Action item
Report each line in the entries below that contains the word "slices", reproducing every such line in full.

Records for processing
================

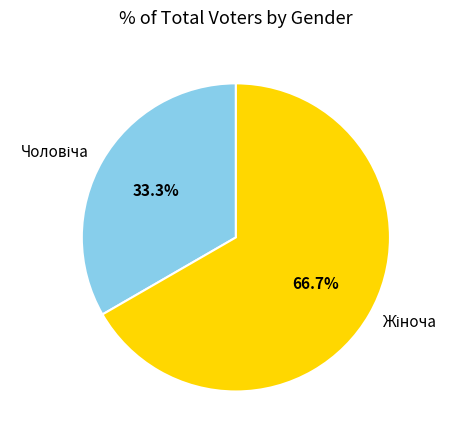

Is there any slice that represents more than half of the pie?

Yes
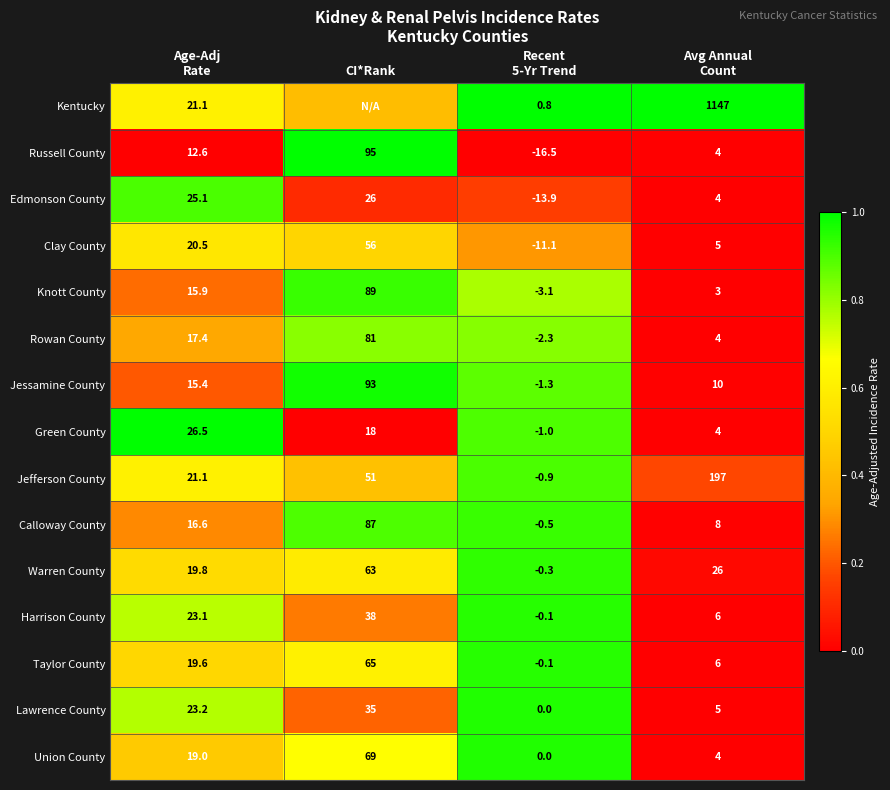

Where does the Warren County series first go above 26?

CI*Rank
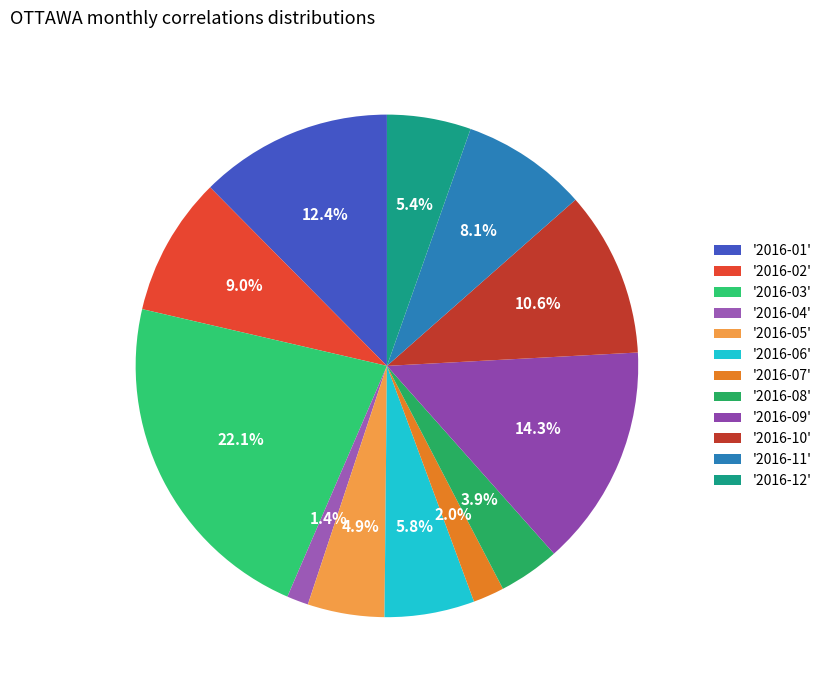

How many slices are in this pie chart?

12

================

Answer for the task
How many slices are in this pie chart?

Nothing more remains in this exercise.